> [PROBLEM TO SOLVE] Reproduce each line below precisely. Drop the pictures.

> [DATA SECTION]
◆ ◆ ◆ ◆ ◆ ◆ ◆

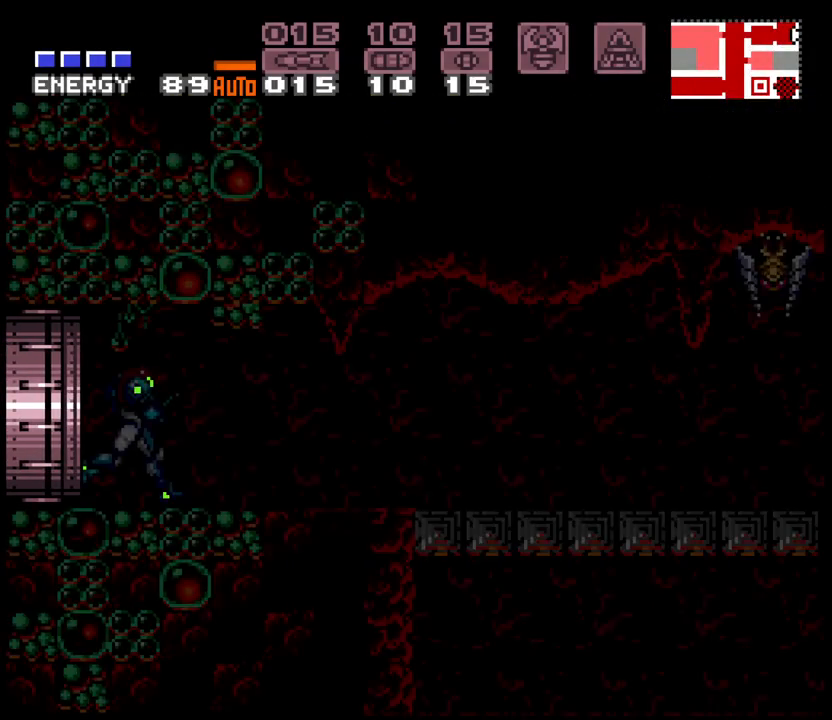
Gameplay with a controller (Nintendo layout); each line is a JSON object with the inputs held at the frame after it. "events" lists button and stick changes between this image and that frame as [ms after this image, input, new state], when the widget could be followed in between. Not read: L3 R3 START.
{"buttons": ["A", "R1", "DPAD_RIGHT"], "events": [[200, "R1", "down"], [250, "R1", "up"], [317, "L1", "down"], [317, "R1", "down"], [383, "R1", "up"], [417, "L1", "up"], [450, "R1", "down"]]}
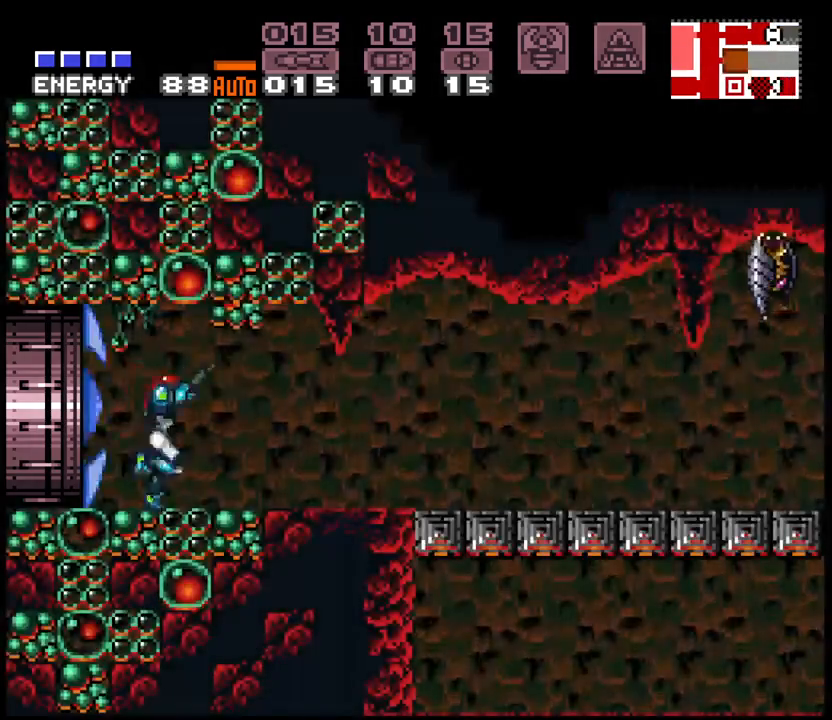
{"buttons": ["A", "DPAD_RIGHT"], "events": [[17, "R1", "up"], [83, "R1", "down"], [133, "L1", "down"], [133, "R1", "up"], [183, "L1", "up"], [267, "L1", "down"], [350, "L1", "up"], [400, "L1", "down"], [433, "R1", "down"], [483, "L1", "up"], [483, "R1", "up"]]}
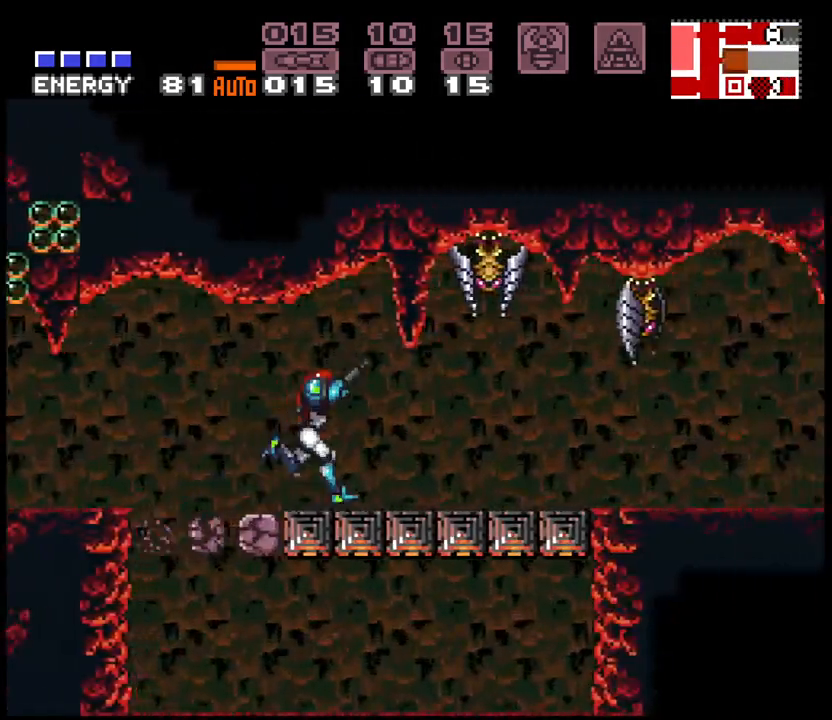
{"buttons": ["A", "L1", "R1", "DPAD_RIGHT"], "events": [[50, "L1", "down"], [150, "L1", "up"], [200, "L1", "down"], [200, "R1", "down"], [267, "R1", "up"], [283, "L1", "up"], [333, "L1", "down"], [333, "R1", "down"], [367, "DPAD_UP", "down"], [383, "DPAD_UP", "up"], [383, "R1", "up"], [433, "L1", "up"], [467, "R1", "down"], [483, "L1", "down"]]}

◆ ◆ ◆ ◆ ◆ ◆ ◆

> [EXERCISE RESPONSE]
Gameplay with a controller (Nintendo layout); each line is a JSON object with the inputs held at the frame after it. "events" lists button and stick changes between this image and that frame as [ms after this image, input, new state], when the widget could be followed in between. Not read: L3 R3 START.
{"buttons": ["A", "R1", "DPAD_RIGHT"], "events": [[200, "R1", "down"], [250, "R1", "up"], [317, "L1", "down"], [317, "R1", "down"], [383, "R1", "up"], [417, "L1", "up"], [450, "R1", "down"]]}
{"buttons": ["A", "DPAD_RIGHT"], "events": [[17, "R1", "up"], [83, "R1", "down"], [133, "L1", "down"], [133, "R1", "up"], [183, "L1", "up"], [267, "L1", "down"], [350, "L1", "up"], [400, "L1", "down"], [433, "R1", "down"], [483, "L1", "up"], [483, "R1", "up"]]}
{"buttons": ["A", "L1", "R1", "DPAD_RIGHT"], "events": [[50, "L1", "down"], [150, "L1", "up"], [200, "L1", "down"], [200, "R1", "down"], [267, "R1", "up"], [283, "L1", "up"], [333, "L1", "down"], [333, "R1", "down"], [367, "DPAD_UP", "down"], [383, "DPAD_UP", "up"], [383, "R1", "up"], [433, "L1", "up"], [467, "R1", "down"], [483, "L1", "down"]]}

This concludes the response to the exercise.